_Excerpted data:_
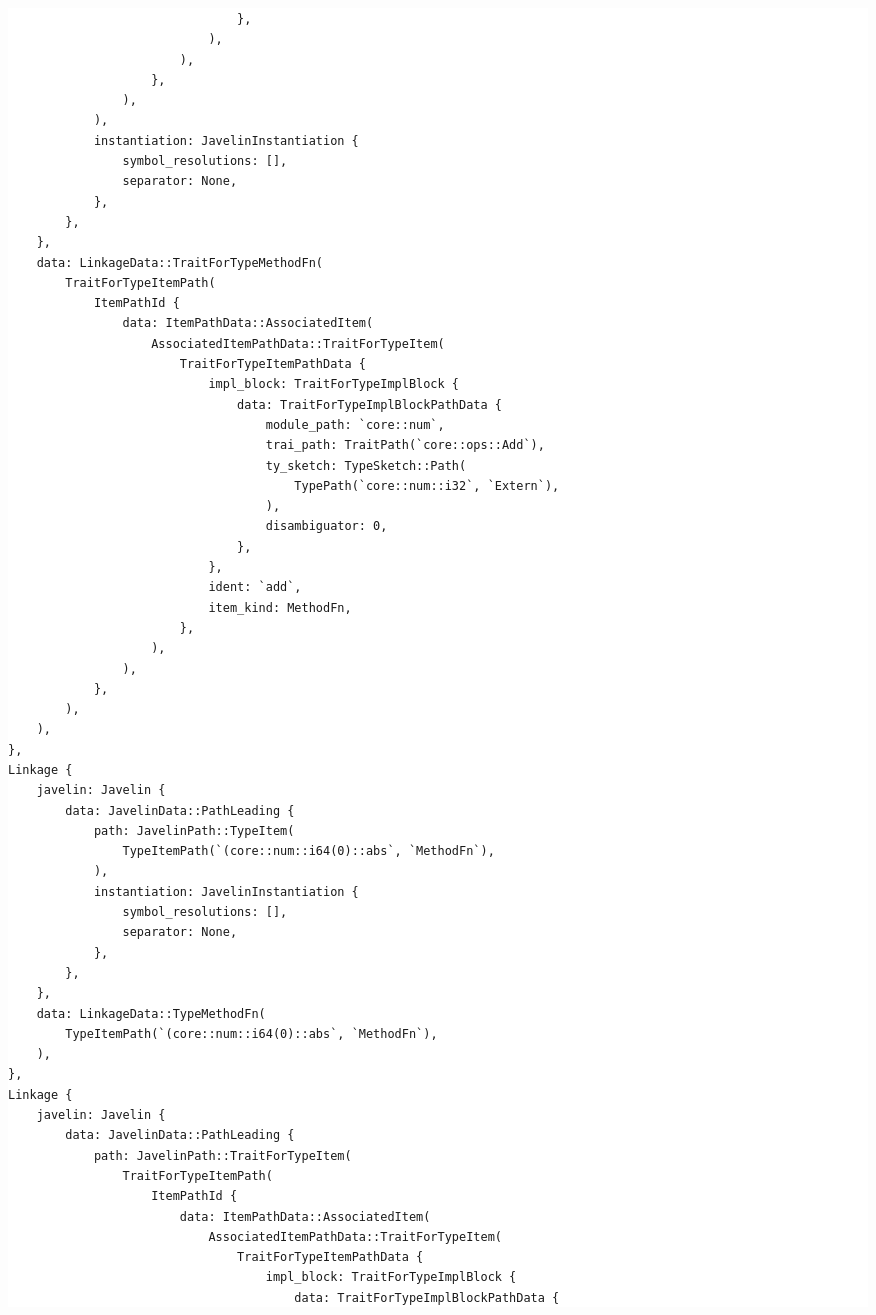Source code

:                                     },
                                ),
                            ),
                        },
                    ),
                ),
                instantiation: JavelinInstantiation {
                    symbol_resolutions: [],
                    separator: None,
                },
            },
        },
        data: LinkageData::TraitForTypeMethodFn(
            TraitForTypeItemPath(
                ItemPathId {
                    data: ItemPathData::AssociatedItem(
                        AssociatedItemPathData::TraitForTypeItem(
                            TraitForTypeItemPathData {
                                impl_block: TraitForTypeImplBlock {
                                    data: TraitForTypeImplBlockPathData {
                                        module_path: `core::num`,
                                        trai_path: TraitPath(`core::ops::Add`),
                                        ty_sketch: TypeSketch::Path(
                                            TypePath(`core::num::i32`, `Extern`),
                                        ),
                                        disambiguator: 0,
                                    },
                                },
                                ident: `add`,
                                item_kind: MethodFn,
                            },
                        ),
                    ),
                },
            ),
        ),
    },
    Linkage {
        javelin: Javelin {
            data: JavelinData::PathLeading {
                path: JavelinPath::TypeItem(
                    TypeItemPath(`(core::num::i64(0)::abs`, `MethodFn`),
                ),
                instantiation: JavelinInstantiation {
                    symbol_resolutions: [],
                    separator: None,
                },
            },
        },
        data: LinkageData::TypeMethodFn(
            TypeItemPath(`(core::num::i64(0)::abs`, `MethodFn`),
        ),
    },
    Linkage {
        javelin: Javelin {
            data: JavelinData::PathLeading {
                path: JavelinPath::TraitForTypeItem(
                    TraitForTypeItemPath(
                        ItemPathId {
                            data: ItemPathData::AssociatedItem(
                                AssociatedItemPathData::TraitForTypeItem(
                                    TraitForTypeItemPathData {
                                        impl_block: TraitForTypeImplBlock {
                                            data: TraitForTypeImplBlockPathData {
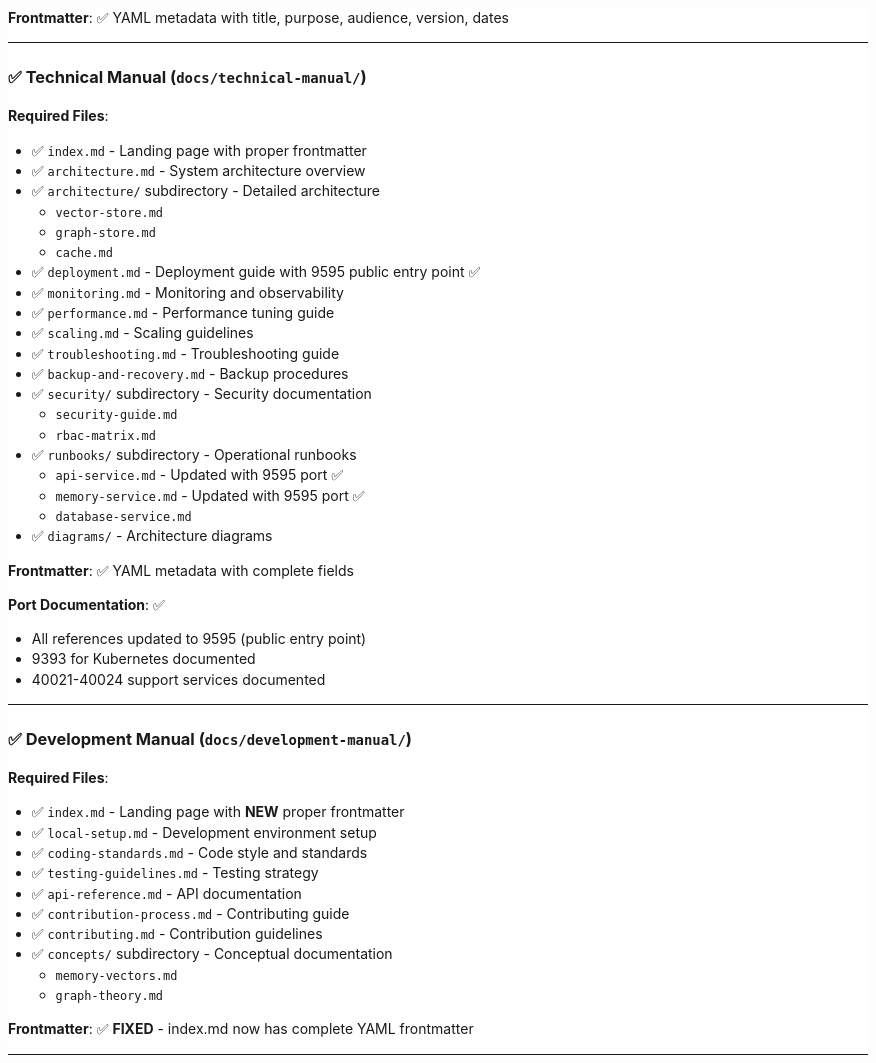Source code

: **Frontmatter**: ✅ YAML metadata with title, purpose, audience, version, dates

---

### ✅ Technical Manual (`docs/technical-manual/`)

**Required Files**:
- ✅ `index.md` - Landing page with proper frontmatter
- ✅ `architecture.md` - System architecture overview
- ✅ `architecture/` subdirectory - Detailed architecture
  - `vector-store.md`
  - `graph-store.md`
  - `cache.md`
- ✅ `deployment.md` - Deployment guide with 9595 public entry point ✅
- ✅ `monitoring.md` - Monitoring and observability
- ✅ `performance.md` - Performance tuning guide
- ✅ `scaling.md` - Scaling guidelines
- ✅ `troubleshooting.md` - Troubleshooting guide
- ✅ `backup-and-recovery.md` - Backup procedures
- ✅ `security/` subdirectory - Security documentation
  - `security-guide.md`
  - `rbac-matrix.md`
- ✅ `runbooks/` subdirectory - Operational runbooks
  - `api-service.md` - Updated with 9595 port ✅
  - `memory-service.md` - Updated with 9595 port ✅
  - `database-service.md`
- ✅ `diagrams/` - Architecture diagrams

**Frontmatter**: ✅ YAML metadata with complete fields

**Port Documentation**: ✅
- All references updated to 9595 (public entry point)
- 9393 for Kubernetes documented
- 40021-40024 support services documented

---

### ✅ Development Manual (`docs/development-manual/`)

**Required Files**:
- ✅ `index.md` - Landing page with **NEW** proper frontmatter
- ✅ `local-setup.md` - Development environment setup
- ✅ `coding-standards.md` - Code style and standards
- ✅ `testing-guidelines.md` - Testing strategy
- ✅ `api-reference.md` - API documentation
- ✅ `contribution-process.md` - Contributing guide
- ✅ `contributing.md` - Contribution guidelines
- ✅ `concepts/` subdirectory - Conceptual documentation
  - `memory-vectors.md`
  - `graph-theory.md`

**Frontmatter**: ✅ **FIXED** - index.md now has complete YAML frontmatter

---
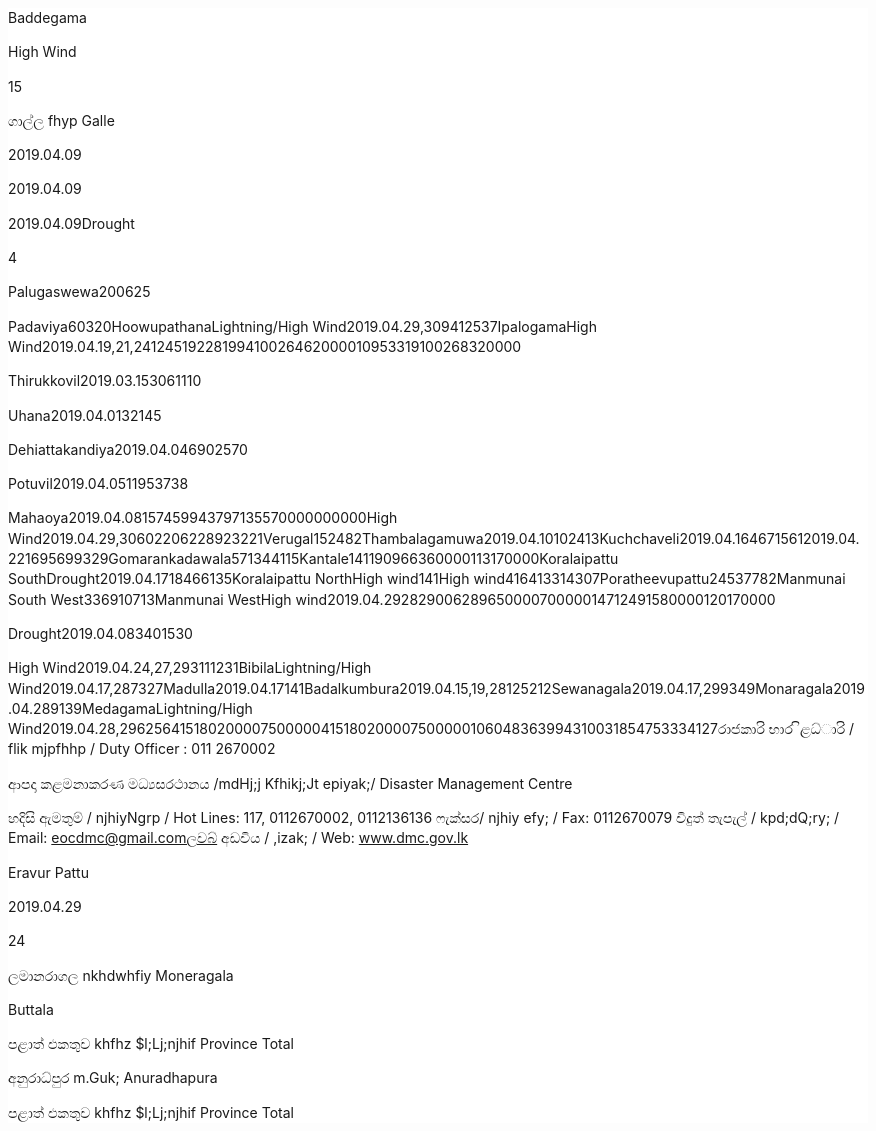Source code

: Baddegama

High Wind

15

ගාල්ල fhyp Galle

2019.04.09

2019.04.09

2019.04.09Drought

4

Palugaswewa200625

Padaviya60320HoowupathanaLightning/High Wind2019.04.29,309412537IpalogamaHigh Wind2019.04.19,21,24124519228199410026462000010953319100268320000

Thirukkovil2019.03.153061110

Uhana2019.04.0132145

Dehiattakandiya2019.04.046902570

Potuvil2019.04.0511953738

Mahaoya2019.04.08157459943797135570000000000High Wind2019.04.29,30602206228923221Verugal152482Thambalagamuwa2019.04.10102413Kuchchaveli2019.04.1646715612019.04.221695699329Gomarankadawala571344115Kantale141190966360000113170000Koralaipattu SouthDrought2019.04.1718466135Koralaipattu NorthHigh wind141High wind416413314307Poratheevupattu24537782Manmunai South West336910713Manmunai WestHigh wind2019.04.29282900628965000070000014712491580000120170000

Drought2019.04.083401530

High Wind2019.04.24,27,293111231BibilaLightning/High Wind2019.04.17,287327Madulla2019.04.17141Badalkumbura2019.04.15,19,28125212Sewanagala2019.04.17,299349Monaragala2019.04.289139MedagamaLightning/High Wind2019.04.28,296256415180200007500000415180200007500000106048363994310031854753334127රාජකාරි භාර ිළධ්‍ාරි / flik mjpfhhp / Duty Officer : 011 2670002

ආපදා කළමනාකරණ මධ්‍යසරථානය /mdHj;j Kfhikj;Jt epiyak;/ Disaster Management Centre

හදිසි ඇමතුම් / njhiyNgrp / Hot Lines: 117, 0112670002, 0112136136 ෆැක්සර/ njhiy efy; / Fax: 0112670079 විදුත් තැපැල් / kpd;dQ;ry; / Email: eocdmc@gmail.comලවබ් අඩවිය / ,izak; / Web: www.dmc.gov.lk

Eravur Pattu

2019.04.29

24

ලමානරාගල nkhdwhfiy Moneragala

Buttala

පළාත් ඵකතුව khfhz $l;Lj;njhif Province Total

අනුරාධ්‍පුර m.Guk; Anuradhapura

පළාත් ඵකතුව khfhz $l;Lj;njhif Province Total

_Your assignment:_
Pictures stay out; repeat all the rest of the records exactly.

_Response area:_
Source code

:                                     },
                                ),
                            ),
                        },
                    ),
                ),
                instantiation: JavelinInstantiation {
                    symbol_resolutions: [],
                    separator: None,
                },
            },
        },
        data: LinkageData::TraitForTypeMethodFn(
            TraitForTypeItemPath(
                ItemPathId {
                    data: ItemPathData::AssociatedItem(
                        AssociatedItemPathData::TraitForTypeItem(
                            TraitForTypeItemPathData {
                                impl_block: TraitForTypeImplBlock {
                                    data: TraitForTypeImplBlockPathData {
                                        module_path: `core::num`,
                                        trai_path: TraitPath(`core::ops::Add`),
                                        ty_sketch: TypeSketch::Path(
                                            TypePath(`core::num::i32`, `Extern`),
                                        ),
                                        disambiguator: 0,
                                    },
                                },
                                ident: `add`,
                                item_kind: MethodFn,
                            },
                        ),
                    ),
                },
            ),
        ),
    },
    Linkage {
        javelin: Javelin {
            data: JavelinData::PathLeading {
                path: JavelinPath::TypeItem(
                    TypeItemPath(`(core::num::i64(0)::abs`, `MethodFn`),
                ),
                instantiation: JavelinInstantiation {
                    symbol_resolutions: [],
                    separator: None,
                },
            },
        },
        data: LinkageData::TypeMethodFn(
            TypeItemPath(`(core::num::i64(0)::abs`, `MethodFn`),
        ),
    },
    Linkage {
        javelin: Javelin {
            data: JavelinData::PathLeading {
                path: JavelinPath::TraitForTypeItem(
                    TraitForTypeItemPath(
                        ItemPathId {
                            data: ItemPathData::AssociatedItem(
                                AssociatedItemPathData::TraitForTypeItem(
                                    TraitForTypeItemPathData {
                                        impl_block: TraitForTypeImplBlock {
                                            data: TraitForTypeImplBlockPathData {
Source code

: **Frontmatter**: ✅ YAML metadata with title, purpose, audience, version, dates

---

### ✅ Technical Manual (`docs/technical-manual/`)

**Required Files**:
- ✅ `index.md` - Landing page with proper frontmatter
- ✅ `architecture.md` - System architecture overview
- ✅ `architecture/` subdirectory - Detailed architecture
  - `vector-store.md`
  - `graph-store.md`
  - `cache.md`
- ✅ `deployment.md` - Deployment guide with 9595 public entry point ✅
- ✅ `monitoring.md` - Monitoring and observability
- ✅ `performance.md` - Performance tuning guide
- ✅ `scaling.md` - Scaling guidelines
- ✅ `troubleshooting.md` - Troubleshooting guide
- ✅ `backup-and-recovery.md` - Backup procedures
- ✅ `security/` subdirectory - Security documentation
  - `security-guide.md`
  - `rbac-matrix.md`
- ✅ `runbooks/` subdirectory - Operational runbooks
  - `api-service.md` - Updated with 9595 port ✅
  - `memory-service.md` - Updated with 9595 port ✅
  - `database-service.md`
- ✅ `diagrams/` - Architecture diagrams

**Frontmatter**: ✅ YAML metadata with complete fields

**Port Documentation**: ✅
- All references updated to 9595 (public entry point)
- 9393 for Kubernetes documented
- 40021-40024 support services documented

---

### ✅ Development Manual (`docs/development-manual/`)

**Required Files**:
- ✅ `index.md` - Landing page with **NEW** proper frontmatter
- ✅ `local-setup.md` - Development environment setup
- ✅ `coding-standards.md` - Code style and standards
- ✅ `testing-guidelines.md` - Testing strategy
- ✅ `api-reference.md` - API documentation
- ✅ `contribution-process.md` - Contributing guide
- ✅ `contributing.md` - Contribution guidelines
- ✅ `concepts/` subdirectory - Conceptual documentation
  - `memory-vectors.md`
  - `graph-theory.md`

**Frontmatter**: ✅ **FIXED** - index.md now has complete YAML frontmatter

---
Source code

: Baddegama

High Wind

15

ගාල්ල fhyp Galle

2019.04.09

2019.04.09

2019.04.09Drought

4

Palugaswewa200625

Padaviya60320HoowupathanaLightning/High Wind2019.04.29,309412537IpalogamaHigh Wind2019.04.19,21,24124519228199410026462000010953319100268320000

Thirukkovil2019.03.153061110

Uhana2019.04.0132145

Dehiattakandiya2019.04.046902570

Potuvil2019.04.0511953738

Mahaoya2019.04.08157459943797135570000000000High Wind2019.04.29,30602206228923221Verugal152482Thambalagamuwa2019.04.10102413Kuchchaveli2019.04.1646715612019.04.221695699329Gomarankadawala571344115Kantale141190966360000113170000Koralaipattu SouthDrought2019.04.1718466135Koralaipattu NorthHigh wind141High wind416413314307Poratheevupattu24537782Manmunai South West336910713Manmunai WestHigh wind2019.04.29282900628965000070000014712491580000120170000

Drought2019.04.083401530

High Wind2019.04.24,27,293111231BibilaLightning/High Wind2019.04.17,287327Madulla2019.04.17141Badalkumbura2019.04.15,19,28125212Sewanagala2019.04.17,299349Monaragala2019.04.289139MedagamaLightning/High Wind2019.04.28,296256415180200007500000415180200007500000106048363994310031854753334127රාජකාරි භාර ිළධ්‍ාරි / flik mjpfhhp / Duty Officer : 011 2670002

ආපදා කළමනාකරණ මධ්‍යසරථානය /mdHj;j Kfhikj;Jt epiyak;/ Disaster Management Centre

හදිසි ඇමතුම් / njhiyNgrp / Hot Lines: 117, 0112670002, 0112136136 ෆැක්සර/ njhiy efy; / Fax: 0112670079 විදුත් තැපැල් / kpd;dQ;ry; / Email: eocdmc@gmail.comලවබ් අඩවිය / ,izak; / Web: www.dmc.gov.lk

Eravur Pattu

2019.04.29

24

ලමානරාගල nkhdwhfiy Moneragala

Buttala

පළාත් ඵකතුව khfhz $l;Lj;njhif Province Total

අනුරාධ්‍පුර m.Guk; Anuradhapura

පළාත් ඵකතුව khfhz $l;Lj;njhif Province Total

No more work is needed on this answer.